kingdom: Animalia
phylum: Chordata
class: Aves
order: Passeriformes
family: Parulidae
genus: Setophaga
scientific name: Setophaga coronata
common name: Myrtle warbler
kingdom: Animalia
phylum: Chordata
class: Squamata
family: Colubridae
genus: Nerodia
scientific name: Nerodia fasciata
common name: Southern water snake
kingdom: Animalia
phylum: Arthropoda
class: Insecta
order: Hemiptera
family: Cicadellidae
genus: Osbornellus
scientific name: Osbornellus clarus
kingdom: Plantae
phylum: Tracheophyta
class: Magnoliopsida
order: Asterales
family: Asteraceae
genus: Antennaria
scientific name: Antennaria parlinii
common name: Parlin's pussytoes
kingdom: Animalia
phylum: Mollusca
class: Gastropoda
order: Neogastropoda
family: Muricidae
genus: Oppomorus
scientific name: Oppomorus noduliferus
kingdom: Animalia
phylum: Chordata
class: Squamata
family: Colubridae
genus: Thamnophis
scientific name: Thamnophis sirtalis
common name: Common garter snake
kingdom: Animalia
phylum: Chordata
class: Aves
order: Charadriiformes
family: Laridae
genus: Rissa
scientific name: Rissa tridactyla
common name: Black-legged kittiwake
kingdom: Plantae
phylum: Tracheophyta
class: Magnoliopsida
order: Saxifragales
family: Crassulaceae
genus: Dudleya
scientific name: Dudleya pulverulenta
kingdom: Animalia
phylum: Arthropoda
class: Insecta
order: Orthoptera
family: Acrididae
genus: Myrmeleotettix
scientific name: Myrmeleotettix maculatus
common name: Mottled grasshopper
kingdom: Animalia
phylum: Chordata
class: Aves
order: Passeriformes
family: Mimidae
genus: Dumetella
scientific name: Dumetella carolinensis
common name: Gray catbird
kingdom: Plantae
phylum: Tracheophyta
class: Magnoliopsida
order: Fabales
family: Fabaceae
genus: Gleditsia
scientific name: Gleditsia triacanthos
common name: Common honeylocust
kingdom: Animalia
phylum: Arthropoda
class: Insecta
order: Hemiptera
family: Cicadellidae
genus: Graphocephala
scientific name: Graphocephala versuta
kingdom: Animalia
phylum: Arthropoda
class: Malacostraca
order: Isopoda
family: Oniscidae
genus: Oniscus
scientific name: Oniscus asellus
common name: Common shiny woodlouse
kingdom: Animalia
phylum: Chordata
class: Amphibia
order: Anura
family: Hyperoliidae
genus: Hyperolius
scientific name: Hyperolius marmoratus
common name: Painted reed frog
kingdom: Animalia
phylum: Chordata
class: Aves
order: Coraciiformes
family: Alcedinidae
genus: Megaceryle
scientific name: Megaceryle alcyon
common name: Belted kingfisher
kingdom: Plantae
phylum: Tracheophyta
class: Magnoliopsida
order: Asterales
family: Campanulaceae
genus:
--*--
● Pedido dado
Transcreva todas as linhas do material acima, da primeira à última, sem alterar nada.

● Resposta esperada
kingdom: Animalia
phylum: Chordata
class: Aves
order: Passeriformes
family: Parulidae
genus: Setophaga
scientific name: Setophaga coronata
common name: Myrtle warbler
kingdom: Animalia
phylum: Chordata
class: Squamata
family: Colubridae
genus: Nerodia
scientific name: Nerodia fasciata
common name: Southern water snake
kingdom: Animalia
phylum: Arthropoda
class: Insecta
order: Hemiptera
family: Cicadellidae
genus: Osbornellus
scientific name: Osbornellus clarus
kingdom: Plantae
phylum: Tracheophyta
class: Magnoliopsida
order: Asterales
family: Asteraceae
genus: Antennaria
scientific name: Antennaria parlinii
common name: Parlin's pussytoes
kingdom: Animalia
phylum: Mollusca
class: Gastropoda
order: Neogastropoda
family: Muricidae
genus: Oppomorus
scientific name: Oppomorus noduliferus
kingdom: Animalia
phylum: Chordata
class: Squamata
family: Colubridae
genus: Thamnophis
scientific name: Thamnophis sirtalis
common name: Common garter snake
kingdom: Animalia
phylum: Chordata
class: Aves
order: Charadriiformes
family: Laridae
genus: Rissa
scientific name: Rissa tridactyla
common name: Black-legged kittiwake
kingdom: Plantae
phylum: Tracheophyta
class: Magnoliopsida
order: Saxifragales
family: Crassulaceae
genus: Dudleya
scientific name: Dudleya pulverulenta
kingdom: Animalia
phylum: Arthropoda
class: Insecta
order: Orthoptera
family: Acrididae
genus: Myrmeleotettix
scientific name: Myrmeleotettix maculatus
common name: Mottled grasshopper
kingdom: Animalia
phylum: Chordata
class: Aves
order: Passeriformes
family: Mimidae
genus: Dumetella
scientific name: Dumetella carolinensis
common name: Gray catbird
kingdom: Plantae
phylum: Tracheophyta
class: Magnoliopsida
order: Fabales
family: Fabaceae
genus: Gleditsia
scientific name: Gleditsia triacanthos
common name: Common honeylocust
kingdom: Animalia
phylum: Arthropoda
class: Insecta
order: Hemiptera
family: Cicadellidae
genus: Graphocephala
scientific name: Graphocephala versuta
kingdom: Animalia
phylum: Arthropoda
class: Malacostraca
order: Isopoda
family: Oniscidae
genus: Oniscus
scientific name: Oniscus asellus
common name: Common shiny woodlouse
kingdom: Animalia
phylum: Chordata
class: Amphibia
order: Anura
family: Hyperoliidae
genus: Hyperolius
scientific name: Hyperolius marmoratus
common name: Painted reed frog
kingdom: Animalia
phylum: Chordata
class: Aves
order: Coraciiformes
family: Alcedinidae
genus: Megaceryle
scientific name: Megaceryle alcyon
common name: Belted kingfisher
kingdom: Plantae
phylum: Tracheophyta
class: Magnoliopsida
order: Asterales
family: Campanulaceae
genus:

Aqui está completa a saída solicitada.